## Task
Copy the data below verbatim, starting at the line containing "pose: elev=226.5 azim=218.7" and stopping after the line containing "Dot at: (341, 125)".

═══ Task input ═══

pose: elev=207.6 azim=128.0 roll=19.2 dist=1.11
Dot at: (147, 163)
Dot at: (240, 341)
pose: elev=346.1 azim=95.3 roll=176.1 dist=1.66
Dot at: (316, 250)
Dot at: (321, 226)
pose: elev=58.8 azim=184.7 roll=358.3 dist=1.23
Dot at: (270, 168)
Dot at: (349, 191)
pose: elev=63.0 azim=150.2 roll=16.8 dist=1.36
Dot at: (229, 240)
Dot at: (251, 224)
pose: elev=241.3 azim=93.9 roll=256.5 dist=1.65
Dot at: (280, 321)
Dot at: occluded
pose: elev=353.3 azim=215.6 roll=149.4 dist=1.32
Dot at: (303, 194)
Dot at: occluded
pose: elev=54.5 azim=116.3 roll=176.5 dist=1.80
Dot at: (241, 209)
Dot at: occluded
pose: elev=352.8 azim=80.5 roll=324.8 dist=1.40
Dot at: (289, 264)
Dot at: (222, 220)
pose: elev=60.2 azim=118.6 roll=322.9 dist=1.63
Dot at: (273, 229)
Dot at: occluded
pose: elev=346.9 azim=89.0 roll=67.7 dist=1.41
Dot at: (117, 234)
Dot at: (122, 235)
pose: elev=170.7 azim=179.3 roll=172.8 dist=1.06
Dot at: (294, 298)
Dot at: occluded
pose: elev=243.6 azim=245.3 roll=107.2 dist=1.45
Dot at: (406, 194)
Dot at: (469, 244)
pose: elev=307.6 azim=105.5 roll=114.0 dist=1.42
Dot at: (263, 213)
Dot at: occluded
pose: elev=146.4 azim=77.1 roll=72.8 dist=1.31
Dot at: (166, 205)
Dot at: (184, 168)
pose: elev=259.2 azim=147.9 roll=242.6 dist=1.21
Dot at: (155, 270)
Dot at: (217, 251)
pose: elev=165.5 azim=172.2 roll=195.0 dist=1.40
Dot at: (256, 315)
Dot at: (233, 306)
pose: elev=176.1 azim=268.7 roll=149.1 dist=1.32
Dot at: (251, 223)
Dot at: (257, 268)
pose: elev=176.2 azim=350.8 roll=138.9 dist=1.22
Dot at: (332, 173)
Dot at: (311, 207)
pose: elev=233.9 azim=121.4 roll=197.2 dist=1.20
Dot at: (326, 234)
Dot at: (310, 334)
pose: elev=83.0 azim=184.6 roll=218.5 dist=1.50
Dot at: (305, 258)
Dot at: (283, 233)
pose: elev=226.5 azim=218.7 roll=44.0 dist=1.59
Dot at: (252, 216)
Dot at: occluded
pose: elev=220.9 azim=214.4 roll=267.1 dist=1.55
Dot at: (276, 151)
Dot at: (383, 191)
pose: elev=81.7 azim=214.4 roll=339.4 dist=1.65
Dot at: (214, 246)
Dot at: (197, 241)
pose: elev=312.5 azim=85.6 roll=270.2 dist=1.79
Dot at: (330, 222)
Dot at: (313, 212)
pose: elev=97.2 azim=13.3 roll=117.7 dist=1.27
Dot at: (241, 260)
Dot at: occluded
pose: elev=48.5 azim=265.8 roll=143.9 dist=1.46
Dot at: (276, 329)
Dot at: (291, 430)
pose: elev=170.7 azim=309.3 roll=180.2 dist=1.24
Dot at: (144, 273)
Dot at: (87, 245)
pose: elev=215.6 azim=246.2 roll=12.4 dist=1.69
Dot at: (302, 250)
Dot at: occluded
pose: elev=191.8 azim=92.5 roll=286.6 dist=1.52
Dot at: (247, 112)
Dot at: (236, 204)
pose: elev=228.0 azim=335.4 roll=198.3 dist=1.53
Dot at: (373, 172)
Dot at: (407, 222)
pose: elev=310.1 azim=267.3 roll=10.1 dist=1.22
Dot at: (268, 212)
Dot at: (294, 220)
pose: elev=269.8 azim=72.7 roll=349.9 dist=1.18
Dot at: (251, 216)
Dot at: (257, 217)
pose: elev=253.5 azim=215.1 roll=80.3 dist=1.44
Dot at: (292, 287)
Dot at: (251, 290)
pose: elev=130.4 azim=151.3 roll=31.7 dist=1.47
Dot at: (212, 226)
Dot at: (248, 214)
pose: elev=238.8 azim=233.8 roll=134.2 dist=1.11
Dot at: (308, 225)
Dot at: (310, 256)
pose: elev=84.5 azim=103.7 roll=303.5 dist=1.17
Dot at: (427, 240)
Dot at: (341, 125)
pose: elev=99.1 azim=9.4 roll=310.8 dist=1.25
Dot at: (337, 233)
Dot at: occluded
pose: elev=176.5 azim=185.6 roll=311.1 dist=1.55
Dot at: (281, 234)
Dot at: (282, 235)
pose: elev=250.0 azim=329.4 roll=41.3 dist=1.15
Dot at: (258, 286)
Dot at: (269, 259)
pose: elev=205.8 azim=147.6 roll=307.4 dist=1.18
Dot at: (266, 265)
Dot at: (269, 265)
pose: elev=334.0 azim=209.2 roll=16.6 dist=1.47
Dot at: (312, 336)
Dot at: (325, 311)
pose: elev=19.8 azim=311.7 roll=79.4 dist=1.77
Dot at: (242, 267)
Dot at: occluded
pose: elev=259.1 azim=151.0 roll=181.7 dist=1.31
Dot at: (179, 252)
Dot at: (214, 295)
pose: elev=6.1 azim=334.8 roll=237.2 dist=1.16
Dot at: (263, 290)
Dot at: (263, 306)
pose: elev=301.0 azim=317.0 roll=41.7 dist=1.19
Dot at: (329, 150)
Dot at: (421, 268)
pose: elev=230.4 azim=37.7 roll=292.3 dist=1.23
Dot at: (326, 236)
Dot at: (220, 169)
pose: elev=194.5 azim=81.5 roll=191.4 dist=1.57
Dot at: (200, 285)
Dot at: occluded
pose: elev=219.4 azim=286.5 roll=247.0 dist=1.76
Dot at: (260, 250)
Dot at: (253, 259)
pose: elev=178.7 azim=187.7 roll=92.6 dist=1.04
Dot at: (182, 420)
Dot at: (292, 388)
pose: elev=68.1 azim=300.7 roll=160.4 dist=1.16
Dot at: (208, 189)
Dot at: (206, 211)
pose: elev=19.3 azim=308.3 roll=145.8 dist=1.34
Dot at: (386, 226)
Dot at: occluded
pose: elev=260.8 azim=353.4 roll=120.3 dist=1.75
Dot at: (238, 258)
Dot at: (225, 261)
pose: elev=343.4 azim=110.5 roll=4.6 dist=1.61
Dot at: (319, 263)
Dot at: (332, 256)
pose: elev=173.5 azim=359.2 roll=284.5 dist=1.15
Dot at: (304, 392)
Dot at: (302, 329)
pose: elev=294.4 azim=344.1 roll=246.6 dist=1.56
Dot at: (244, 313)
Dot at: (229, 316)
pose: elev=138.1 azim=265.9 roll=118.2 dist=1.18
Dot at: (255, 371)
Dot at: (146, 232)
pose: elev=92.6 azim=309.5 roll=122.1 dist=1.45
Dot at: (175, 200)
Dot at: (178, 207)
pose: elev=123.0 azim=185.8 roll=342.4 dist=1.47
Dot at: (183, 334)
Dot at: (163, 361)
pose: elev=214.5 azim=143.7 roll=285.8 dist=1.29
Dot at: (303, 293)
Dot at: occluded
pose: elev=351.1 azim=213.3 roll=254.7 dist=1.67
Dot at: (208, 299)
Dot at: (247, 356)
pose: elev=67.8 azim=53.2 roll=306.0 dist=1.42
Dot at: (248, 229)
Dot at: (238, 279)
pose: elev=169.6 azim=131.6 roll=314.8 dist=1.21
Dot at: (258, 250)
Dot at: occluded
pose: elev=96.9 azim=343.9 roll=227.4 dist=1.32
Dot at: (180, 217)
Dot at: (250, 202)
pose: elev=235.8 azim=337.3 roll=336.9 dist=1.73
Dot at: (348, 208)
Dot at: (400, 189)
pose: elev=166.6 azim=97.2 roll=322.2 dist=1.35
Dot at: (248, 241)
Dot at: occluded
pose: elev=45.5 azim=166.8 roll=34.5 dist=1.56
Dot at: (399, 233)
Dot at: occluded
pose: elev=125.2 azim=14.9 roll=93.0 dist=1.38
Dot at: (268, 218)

═══

## Full response
pose: elev=226.5 azim=218.7 roll=44.0 dist=1.59
Dot at: (252, 216)
Dot at: occluded
pose: elev=220.9 azim=214.4 roll=267.1 dist=1.55
Dot at: (276, 151)
Dot at: (383, 191)
pose: elev=81.7 azim=214.4 roll=339.4 dist=1.65
Dot at: (214, 246)
Dot at: (197, 241)
pose: elev=312.5 azim=85.6 roll=270.2 dist=1.79
Dot at: (330, 222)
Dot at: (313, 212)
pose: elev=97.2 azim=13.3 roll=117.7 dist=1.27
Dot at: (241, 260)
Dot at: occluded
pose: elev=48.5 azim=265.8 roll=143.9 dist=1.46
Dot at: (276, 329)
Dot at: (291, 430)
pose: elev=170.7 azim=309.3 roll=180.2 dist=1.24
Dot at: (144, 273)
Dot at: (87, 245)
pose: elev=215.6 azim=246.2 roll=12.4 dist=1.69
Dot at: (302, 250)
Dot at: occluded
pose: elev=191.8 azim=92.5 roll=286.6 dist=1.52
Dot at: (247, 112)
Dot at: (236, 204)
pose: elev=228.0 azim=335.4 roll=198.3 dist=1.53
Dot at: (373, 172)
Dot at: (407, 222)
pose: elev=310.1 azim=267.3 roll=10.1 dist=1.22
Dot at: (268, 212)
Dot at: (294, 220)
pose: elev=269.8 azim=72.7 roll=349.9 dist=1.18
Dot at: (251, 216)
Dot at: (257, 217)
pose: elev=253.5 azim=215.1 roll=80.3 dist=1.44
Dot at: (292, 287)
Dot at: (251, 290)
pose: elev=130.4 azim=151.3 roll=31.7 dist=1.47
Dot at: (212, 226)
Dot at: (248, 214)
pose: elev=238.8 azim=233.8 roll=134.2 dist=1.11
Dot at: (308, 225)
Dot at: (310, 256)
pose: elev=84.5 azim=103.7 roll=303.5 dist=1.17
Dot at: (427, 240)
Dot at: (341, 125)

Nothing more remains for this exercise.